From The Militant, Vol. IV No. 29 (Whole No. 88), 31 October 1931, p. 1.
Transcribed & marked up by Einde O’Callaghan for the Encyclopaedia of Trotskyism On-Line (ETOL).
The contemporary situation in Britain can only be understood against its historic background. Considered as a "thing in itself" the present crisis is as meaningless as would be a single algebraic formula deprived of its correlative factor. The problems of Britain are problems that history has placed on the order of the day. And problems of such an order are not to be arbitrarily checked or swept back by the broom of the bourgeois Mrs. Partingtons.
The Industrial Revolution created new conditions in Britain, its classical home. To serve its newly-acquired world market, British capitalism brought into existence a population of wage slaves far in excess of its domestic capacity to maintain on even the barest subsistence level.
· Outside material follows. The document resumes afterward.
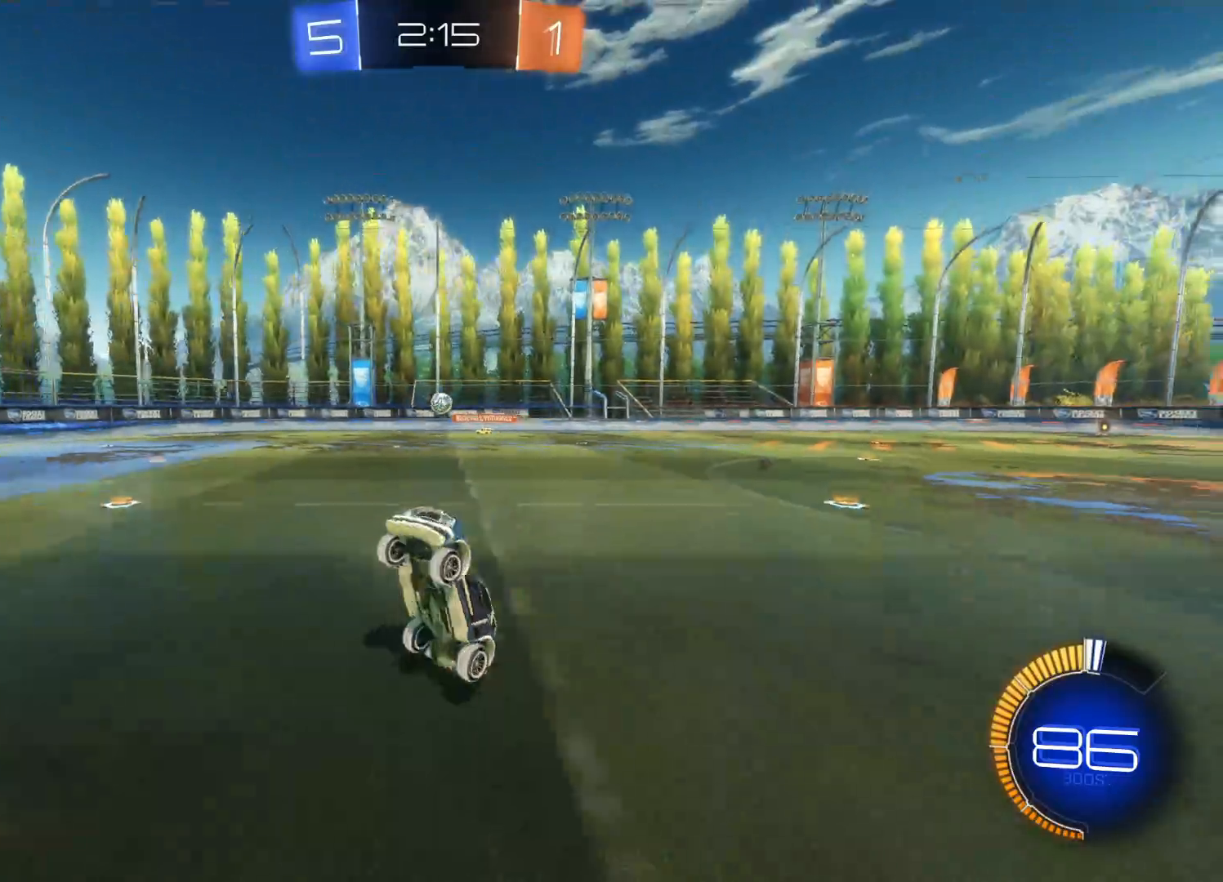
{"buttons": ["R2"], "left_stick": "right", "right_stick": "center", "events": [[16, "TRIANGLE", "down"], [16, "left_stick", "center"], [133, "TRIANGLE", "up"], [200, "TRIANGLE", "down"], [300, "TRIANGLE", "up"], [350, "left_stick", "right"]]}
Now that the Victorian age is gathered to its fathers and the world hegemony of Britain is a thing of the past, the British bourgeoisie finds itself faced with a reaction of proportionate dimensions to its previous gigantic action. The markets have gone but the working class remains! The problem of British Imperialism, to-day, is to reduce its population in proportion to the rapid loss of its markets. How this can be done without riot, insurrection, and, ultimately, civil war; that is the question of the day for the British ruling class.
Taken in its broadest sense (and history, unlike the historian, is never narrow) the present crisis is merely the first stage in this process. Now that the World Banker, London, has followed London, the commercial metropolis, into limbo, the British bourgeoisie has lost no time in reminding the British working class that it must no longer remain on the stage now that its raison d'etre, the world market, is a thing of the past. The concerted attack on the whole working class (unemployed and employed alike) is merely the first step in the process that will render the socially unnecessary working class socially impossible. The issue is now transparently clear. If the capitalists are shown in the light of Marxian science to be a socially unnecessary class, it is clear that the continued existence of the working class (in, at any rate, anything like its present dimensions) is incompatible with the necessities of the bourgeoisie. And this fact is most of all evident in Britain, the classical parasitic rentier, whose World Empire has gone but whose swollen slave class yet remains. British Situation Is Beyond Reform Viewed from this angle, nothing could be more mechanical and inane, than to isolate the crisis both from what preceded it and also from what will come after it. The present attack on the British workers is merely experimental, and, with an Imperialist bourgeoisie, notoriously, "appetite comes with eating". The British working class is not, therefore, fighting merely for trade union standards. It is, ultimately, fighting for bare existence. And this, save the mark, is the time that the mandarins of the C.P.G.B. deem fit and proper for the slogan of a workers' charter and a guaranteed minimum wage! If the issue were left to reformism, the only concession that the members of the working class are likely to get is a "stake in the country" large enough to contain their coffins!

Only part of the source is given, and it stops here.